Más tarde comencé a entrar en una etapa mucho más peligrosa: a buscar por mí mismo las respuestas que no lograba obtener de quienes supuestamente debían dármela. Lo esencial de la definición leninista de clases sociales, "grandes grupos humanos que se diferencian entre sí por el lugar que ocupan (…) con respecto a los medios de producción", comenzó a ser aplicable a la diferencia social existente entre gerentes y trabajadores.
Ambos ocupaban lugares diametralmente opuestos ante los medios de producción: unos sencillamente se veían obligados a hacerlos producir y vivir en condiciones de bajo nivel de vida; otros los controlaban y, por tanto, disfrutaban —gracias o a pesar de las autoridades centrales— de sus posibilidades.
Si una nueva forma de propiedad daba lugar a nuevas relaciones de producción y, por consiguiente, a nuevas clases sociales, como se me exponía, era lógico pensar que el predominio de la propiedad estatal sobre los principales medios de producción tendía a generar nuevas relaciones y nuevas clases.
No importaba cuánto se argumentara el carácter social de esa propiedad estatal, porque en última instancia lo que determinaba era quién controlaba directamente esos medios, la burocracia y no el trabajador, cuyo supuesto control estaba mediado por varias instancias —Partido, Poderes Populares, Consejo de Estado, sindicato y demás organizaciones de masas—. Se trataba de una burocracia con un poder que no había tenido durante el capitalismo. Porque el grado de centralización sobre tan innumerables empresas, lejos de permitir una planificación económica, daba lugar a un mayor descontrol.
Siervo del Estado
Esto es, yo no cuestionaba en mis apuntes la posible buena voluntad en los altos dirigentes, como la que pudo existir en un doctor Frankestein al engendrar a un monstruo que luego no pudo controlar. No ponía en duda el que lucharan denodadamente a cada paso contra el burocratismo y la corrupción, tendientes a brotar donde menos se esperaba, como las cien cabezas de Lerna.
Al escudriñar los textos de José Martí, encontré su análisis crítico sobre el trabajo de Spencer "La futura esclavitud", acerca de un posible Estado centralizado, y confirmaba mis conclusiones con pasmosa previsión: "Como todas las necesidades públicas vendrían a ser satisfechas por el Estado, adquirirían los funcionarios entonces la influencia enorme que naturalmente viene a los que distribuyen algún derecho o beneficio". Y lanzaba esta sentencia lapidaria: "De ser siervo de sí mismo pasaría el hombre a ser siervo del Estado. De ser esclavo de los capitalistas, como se llama ahora, iría a ser esclavo de los funcionarios".

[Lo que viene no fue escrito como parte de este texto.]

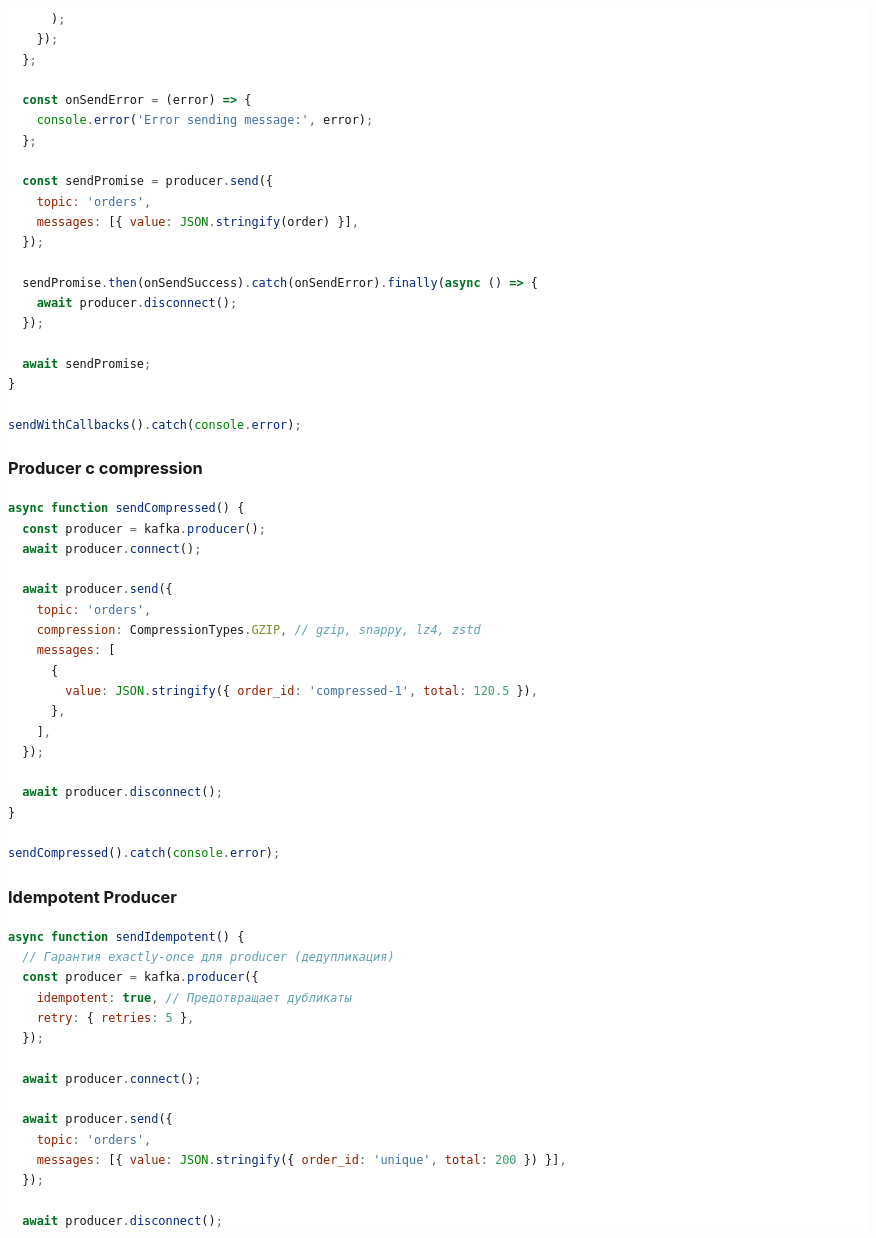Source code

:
 ```javascript
      );
    });
  };

  const onSendError = (error) => {
    console.error('Error sending message:', error);
  };

  const sendPromise = producer.send({
    topic: 'orders',
    messages: [{ value: JSON.stringify(order) }],
  });

  sendPromise.then(onSendSuccess).catch(onSendError).finally(async () => {
    await producer.disconnect();
  });

  await sendPromise;
}

sendWithCallbacks().catch(console.error);
```

### Producer с compression

```javascript
async function sendCompressed() {
  const producer = kafka.producer();
  await producer.connect();

  await producer.send({
    topic: 'orders',
    compression: CompressionTypes.GZIP, // gzip, snappy, lz4, zstd
    messages: [
      {
        value: JSON.stringify({ order_id: 'compressed-1', total: 120.5 }),
      },
    ],
  });

  await producer.disconnect();
}

sendCompressed().catch(console.error);
```

### Idempotent Producer

```javascript
async function sendIdempotent() {
  // Гарантия exactly-once для producer (дедупликация)
  const producer = kafka.producer({
    idempotent: true, // Предотвращает дубликаты
    retry: { retries: 5 },
  });

  await producer.connect();

  await producer.send({
    topic: 'orders',
    messages: [{ value: JSON.stringify({ order_id: 'unique', total: 200 }) }],
  });

  await producer.disconnect();
```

Mis apuntes fueron tomando forma y el texto final fue un pequeño libro que tendría como título provisional El Estado. En 1980, al constatar que era vigilado de cerca, entregué una copia a un viajero "de la comunidad" que lo llevó a Miami, donde sería publicado años después con un título comercial: Cuba, el Estado marxista y la nueva clase. Ese año, en los días turbulentos del Éxodo del Mariel, agentes de la Seguridad del Estado registraron mi domicilio y ocuparon una copia.
En 1981, arrestado una vez más, tras otro registro con el resultado del hallazgo de nuevos apuntes, fui entrevistado por un teniente investigador que inquirió por las razones de mi inconformidad. Después de explicarle todas las penurias de los trabajadores, el estancamiento económico del país, la falta de libertades y otras tantas razones, me preguntó qué tipo de sociedad yo aspiraba para Cuba.
Cuando le dije que deseaba una sociedad donde los trabajadores controlaran directamente los medios de producción, sin interferencias burocráticas del Estado, me miró con ojos desorbitados y exclamó: "¡Usted está loco, loco de remate!". Y al día siguiente fui enviado a Mazorra, a la Sala Carbó Serviá del Hospital Psiquiátrico de La Habana.